In our view, such approaches are extremely short-sighted. They seek to ease near-term pain while fuelling a longer-term climate catastrophe. While some financial support may be necessary, the terms and conditions must include strict emission reduction goals.

The pressure is (still) on

On a wider view, the Covid-19 crisis provides a glimpse of what can happen when a long-standing risk materialises but nations have failed to prepare. We cannot allow the same thing to happen with climate change.

It is already the case that government and corporate targets fall short of what is necessary to limit global warning to less than 2˚C above pre-industrial levels. But fortunately, there is still time to take more aggressive action.

Overall, we therefore expect companies’ long-term emission-reduction targets to remain in place and indeed to become more ambitious. Shell is an example of a company taking steps in the right direction. It has scaled up its ambitions recently, despite the crisis, and is seeking to reorient its business towards low-carbon energy sources.
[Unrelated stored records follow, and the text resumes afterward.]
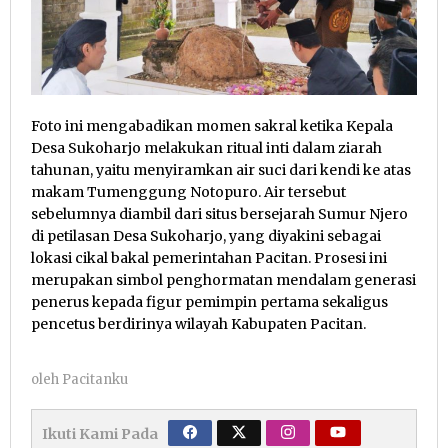
Foto ini mengabadikan momen sakral ketika Kepala
Desa Sukoharjo melakukan ritual inti dalam ziarah
tahunan, yaitu menyiramkan air suci dari kendi ke atas
makam Tumenggung Notopuro. Air tersebut
sebelumnya diambil dari situs bersejarah Sumur Njero
di petilasan Desa Sukoharjo, yang diyakini sebagai
lokasi cikal bakal pemerintahan Pacitan. Prosesi ini
merupakan simbol penghormatan mendalam generasi
penerus kepada figur pemimpin pertama sekaligus
pencetus berdirinya wilayah Kabupaten Pacitan.
oleh
Pacitanku
Ikuti Kami Pada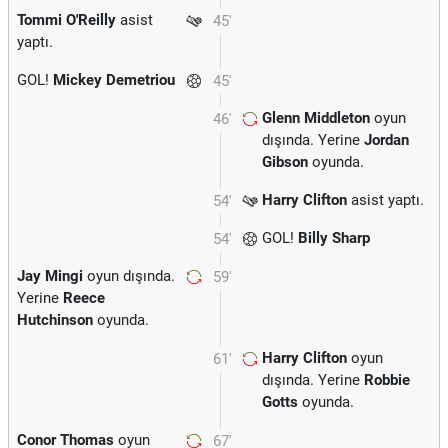
Tommi O'Reilly
asist
45'
yaptı.
GOL!
Mickey Demetriou
45'
Glenn Middleton
oyun
46'
dışında. Yerine
Jordan
Gibson
oyunda.
Harry Clifton
asist yaptı.
54'
GOL!
Billy Sharp
54'
Jay Mingi
oyun dışında.
59'
Yerine
Reece
Hutchinson
oyunda.
Harry Clifton
oyun
61'
dışında. Yerine
Robbie
Gotts
oyunda.
Conor Thomas
oyun
67'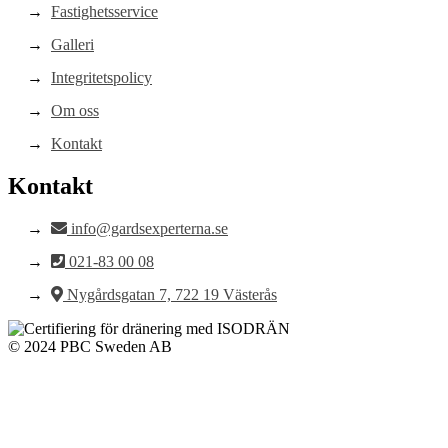
Fastighetsservice
Galleri
Integritetspolicy
Om oss
Kontakt
Kontakt
info@gardsexperterna.se
021-83 00 08
Nygårdsgatan 7, 722 19 Västerås
© 2024 PBC Sweden AB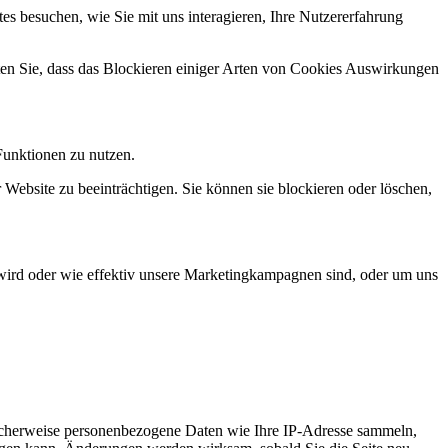
s besuchen, wie Sie mit uns interagieren, Ihre Nutzererfahrung
hten Sie, dass das Blockieren einiger Arten von Cookies Auswirkungen
Funktionen zu nutzen.
 Website zu beeinträchtigen. Sie können sie blockieren oder löschen,
wird oder wie effektiv unsere Marketingkampagnen sind, oder um uns
icherweise personenbezogene Daten wie Ihre IP-Adresse sammeln,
The questions we are asking

For ESG-focused investors, the challenge is to engage with companies and policymakers to ensure that the recovery strengthens rather than weakens the effort towards climate-related objectives.

As institutional investors with a strong focus on ESG issues, we have a crucial role to play in influencing governments, businesses and the public to take the proper path: maintaining a longer-term focus and ensuring that climate-change goals are not sacrificed when planning for growth in the future.
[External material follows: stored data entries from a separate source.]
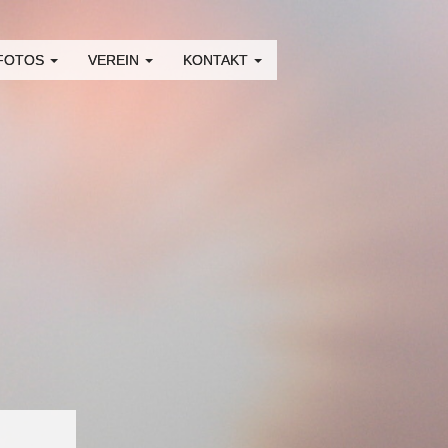
 FOTOS
VEREIN
KONTAKT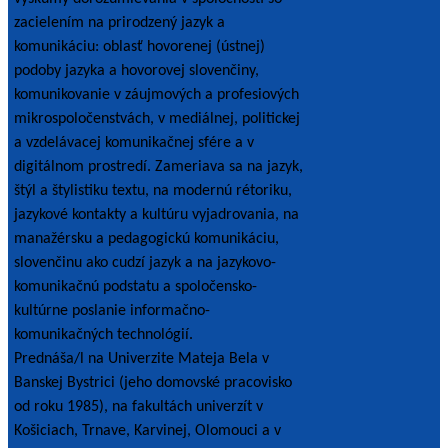
zacielením na prirodzený jazyk a
komunikáciu: oblasť hovorenej (ústnej)
podoby jazyka a hovorovej slovenčiny,
komunikovanie v záujmových a profesiových
mikrospoločenstvách, v mediálnej, politickej
a vzdelávacej komunikačnej sfére a v
digitálnom prostredí. Zameriava sa na jazyk,
štýl a štylistiku textu, na modernú rétoriku,
jazykové kontakty a kultúru vyjadrovania, na
manažérsku a pedagogickú komunikáciu,
slovenčinu ako cudzí jazyk a na jazykovo-
komunikačnú podstatu a spoločensko-
kultúrne poslanie informačno-
komunikačných technológií.
Prednáša/l na Univerzite Mateja Bela v
Banskej Bystrici (jeho domovské pracovisko
od roku 1985), na fakultách univerzít v
Košiciach, Trnave, Karvinej, Olomouci a v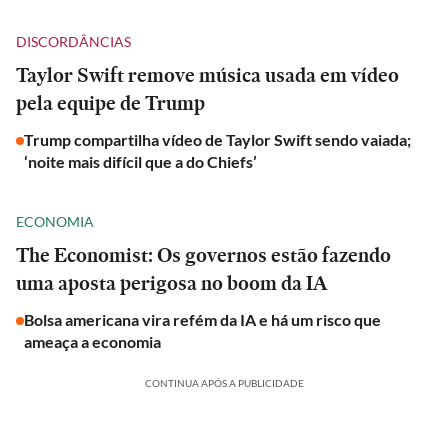
DISCORDÂNCIAS
Taylor Swift remove música usada em vídeo
pela equipe de Trump
Trump compartilha vídeo de Taylor Swift sendo vaiada;
‘noite mais difícil que a do Chiefs’
ECONOMIA
The Economist: Os governos estão fazendo
uma aposta perigosa no boom da IA
Bolsa americana vira refém da IA e há um risco que
ameaça a economia
CONTINUA APÓS A PUBLICIDADE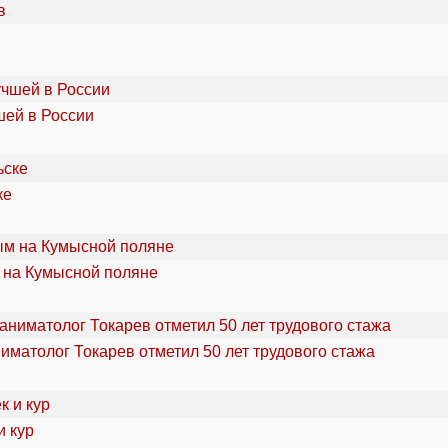
шей в России
ке
 на Кумысной поляне
ниматолог Токарев отметил 50 лет трудового стажа
и кур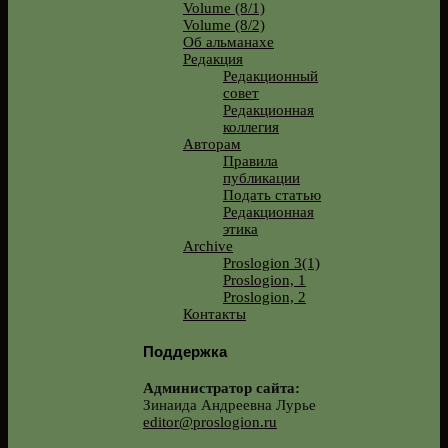
Volume (8/1)
Volume (8/2)
Об альманахе
Редакция
Редакционный
совет
Редакционная
коллегия
Авторам
Правила
публикации
Подать статью
Редакционная
этика
Archive
Proslogion 3(1)
Proslogion, 1
Proslogion, 2
Контакты
Поддержка
Администратор сайта:
Зинаида Андреевна Лурье
editor@proslogion.ru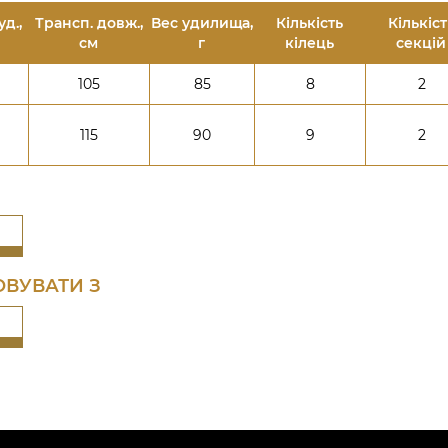
д.,
Трансп. довж.,
Вес удилища,
Кількість
Кількіст
см
г
кілець
секцій
105
85
8
2
115
90
9
2
ВУВАТИ З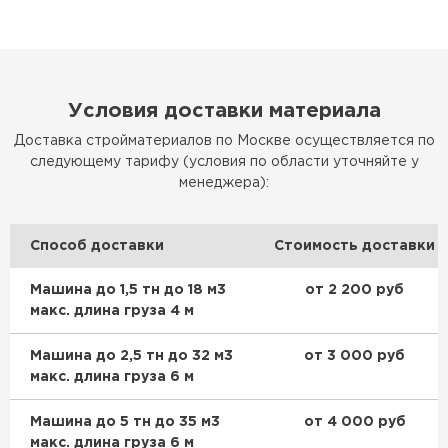
Условия доставки материала
Доставка стройматериалов по Москве осуществляется по
следующему тарифу (условия по области уточняйте у
менеджера):
Способ доставки
Стоимость доставки
Машина до 1,5 тн до 18 м3
от 2 200 руб
макс. длина груза 4 м
Машина до 2,5 тн до 32 м3
от 3 000 руб
макс. длина груза 6 м
Машина до 5 тн до 35 м3
от 4 000 руб
макс. длина груза 6 м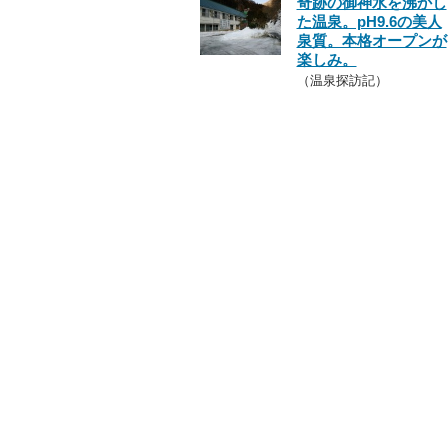
奇跡の御神水を沸かし
た温泉。pH9.6の美人
泉質。本格オープンが
楽しみ。
（温泉探訪記）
Some of the questions we have been asking companies are outlined below:

  • Are any areas of your business identifying an increased environmental risk as a consequence of Covid-19?
  • How does Covid-19 affect a company’s commitment to its medium/long-term environmental targets?
  • How do you look to achieve emissions targets for 2020 and sustain the reductions achieved because of Covid-19?
  • For internet and technology companies: what is the strategy for powering data centres by renewables? How is increased internet streaming affecting emissions? Are there cost implications for your business?
  • How do you seek to integrate the ‘circular economy’ into your strategy, products and service? Has your approached changed given the challenges the world currently faces?
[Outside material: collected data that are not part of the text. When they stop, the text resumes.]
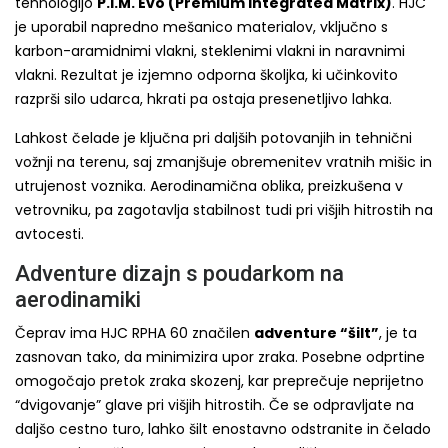
tehnologijo
P.I.M. Evo (Premium Integrated Matrix)
. HJC
je uporabil napredno mešanico materialov, vključno s
karbon-aramidnimi vlakni, steklenimi vlakni in naravnimi
vlakni. Rezultat je izjemno odporna školjka, ki učinkovito
razprši silo udarca, hkrati pa ostaja presenetljivo lahka.
Lahkost čelade je ključna pri daljših potovanjih in tehnični
vožnji na terenu, saj zmanjšuje obremenitev vratnih mišic in
utrujenost voznika. Aerodinamična oblika, preizkušena v
vetrovniku, pa zagotavlja stabilnost tudi pri višjih hitrostih na
avtocesti.
Adventure dizajn s poudarkom na
aerodinamiki
Čeprav ima HJC RPHA 60 značilen
adventure “šilt”
, je ta
zasnovan tako, da minimizira upor zraka. Posebne odprtine
omogočajo pretok zraka skozenj, kar preprečuje neprijetno
“dvigovanje” glave pri višjih hitrostih. Če se odpravljate na
daljšo cestno turo, lahko šilt enostavno odstranite in čelado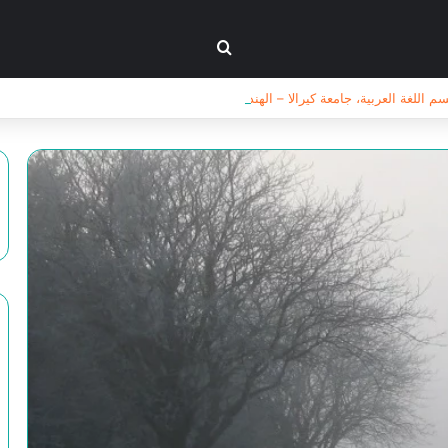
بحث عن
للغة العربية، جامعة كيرالا – الهند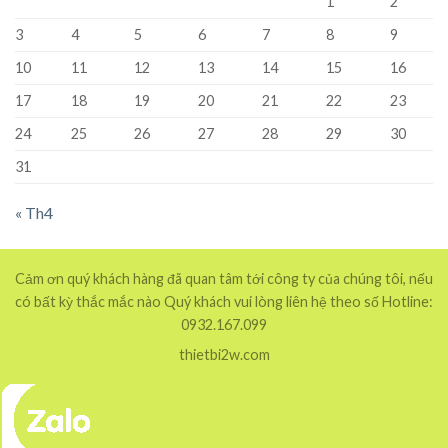
1
2
3
4
5
6
7
8
9
10
11
12
13
14
15
16
17
18
19
20
21
22
23
24
25
26
27
28
29
30
31
« Th4
Cảm ơn quý khách hàng đã quan tâm tới công ty của chúng tôi, nếu
có bất kỳ thắc mắc nào Quý khách vui lòng liên hệ theo số Hotline:
0932.167.099
thietbi2w.com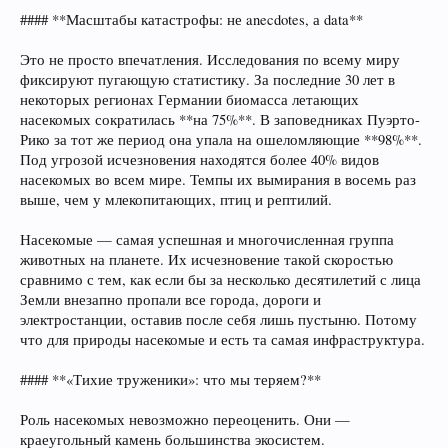
#### **Масштабы катастрофы: не anecdotes, а data**
Это не просто впечатления. Исследования по всему миру
фиксируют пугающую статистику. За последние 30 лет в
некоторых регионах Германии биомасса летающих
насекомых сократилась **на 75%**. В заповедниках Пуэрто-
Рико за тот же период она упала на ошеломляющие **98%**.
Под угрозой исчезновения находятся более 40% видов
насекомых во всем мире. Темпы их вымирания в восемь раз
выше, чем у млекопитающих, птиц и рептилий.
Насекомые — самая успешная и многочисленная группа
животных на планете. Их исчезновение такой скоростью
сравнимо с тем, как если бы за несколько десятилетий с лица
Земли внезапно пропали все города, дороги и
электростанции, оставив после себя лишь пустыню. Потому
что для природы насекомые и есть та самая инфраструктура.
#### **«Тихие труженики»: что мы теряем?**
Роль насекомых невозможно переоценить. Они —
краеугольный камень большинства экосистем.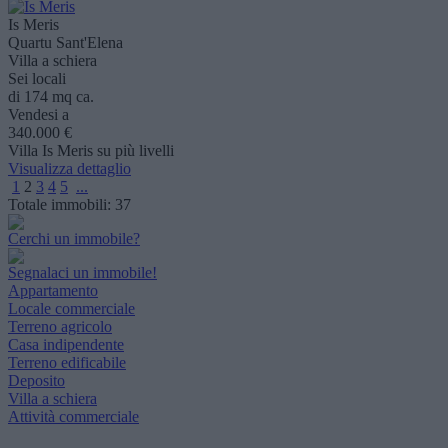
Is Meris
Quartu Sant'Elena
Villa a schiera
Sei locali
di 174 mq ca.
Vendesi a
340.000 €
Villa Is Meris su più livelli
Visualizza dettaglio
1
2
3
4
5
...
Totale immobili:
37
Cerchi un immobile?
Segnalaci un immobile!
Appartamento
Locale commerciale
Terreno agricolo
Casa indipendente
Terreno edificabile
Deposito
Villa a schiera
Attività commerciale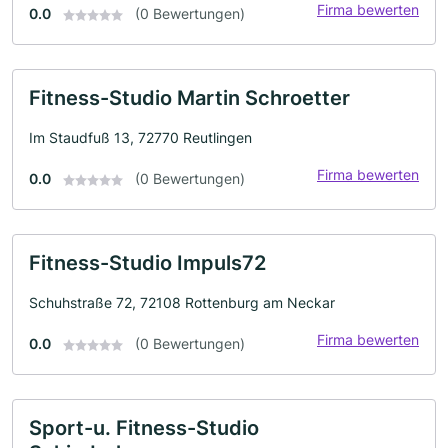
Firma bewerten
0.0
(0 Bewertungen)
Fitness-Studio Martin Schroetter
Im Staudfuß 13, 72770 Reutlingen
Firma bewerten
0.0
(0 Bewertungen)
Fitness-Studio Impuls72
Schuhstraße 72, 72108 Rottenburg am Neckar
Firma bewerten
0.0
(0 Bewertungen)
Sport-u. Fitness-Studio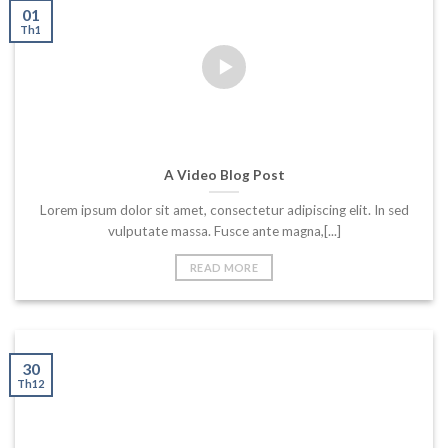
01
Th1
A Video Blog Post
Lorem ipsum dolor sit amet, consectetur adipiscing elit. In sed
vulputate massa. Fusce ante magna,[...]
READ MORE
30
Th12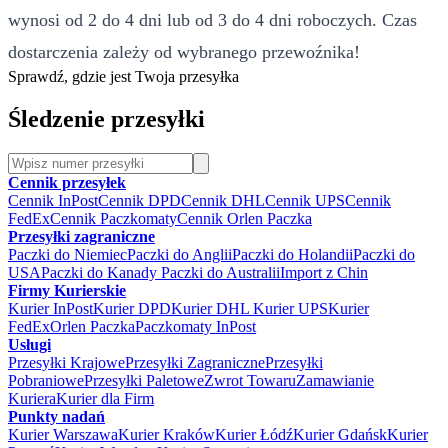
wynosi od 2 do 4 dni lub od 3 do 4 dni roboczych. Czas
dostarczenia zależy od wybranego przewoźnika!
Sprawdź, gdzie jest Twoja przesyłka
Śledzenie przesyłki
Cennik przesyłek
Cennik InPost
Cennik DPD
Cennik DHL
Cennik UPS
Cennik
FedEx
Cennik Paczkomaty
Cennik Orlen Paczka
Przesyłki zagraniczne
Paczki do Niemiec
Paczki do Anglii
Paczki do Holandii
Paczki do
USA
Paczki do Kanady
Paczki do Australii
Import z Chin
Firmy Kurierskie
Kurier InPost
Kurier DPD
Kurier DHL
Kurier UPS
Kurier
FedEx
Orlen Paczka
Paczkomaty InPost
Usługi
Przesyłki Krajowe
Przesyłki Zagraniczne
Przesyłki
Pobraniowe
Przesyłki Paletowe
Zwrot Towaru
Zamawianie
Kuriera
Kurier dla Firm
Punkty nadań
Kurier Warszawa
Kurier Kraków
Kurier Łódź
Kurier Gdańsk
Kurier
Engagement insight: Air Liquide

This company specialises in industrial gases. We spoke to its management to gain a better understanding of the company’s approach to ESG and how it is managing the key ESG risks and opportunities. Given the carbon-intensive nature of its business, the company sees climate change as its biggest risk. It is working actively to reduce the intensity of its emissions and to develop low-carbon solutions. During the coronavirus crisis, the company has also been providing respiratory devices and oxygen to hospitals.

Engagement insight: RWE

This is a German electrical-power company. In our engagement with RWE, we have focused on its approach to sustainability: specifically, its energy-transition strategy and its reduction targets for carbon emissions. We have supported the company’s introduction of a net-zero emissions target for 2040, but we are also actively encouraging continuous improvement in its climate policy.
Among these are the inclusion of scope-2 and scope-3 emissions in the company’s targets, the introduction of near-term and medium-term targets, and the publication of a clear roadmap setting out how the 2040 target is to be reached. We have also encouraged continued reassessment of RWE’s coal production and the feasibility of accelerating the phasing out of coal against considerations of energy supply and labour impact.
In response to the coronavirus, RWE has retained its commitment to reducing its coal exposure and to investing in renewable power generation. In our engagement, the company’s representatives said that they believe that Europe’s long-term momentum on climate change remains intact.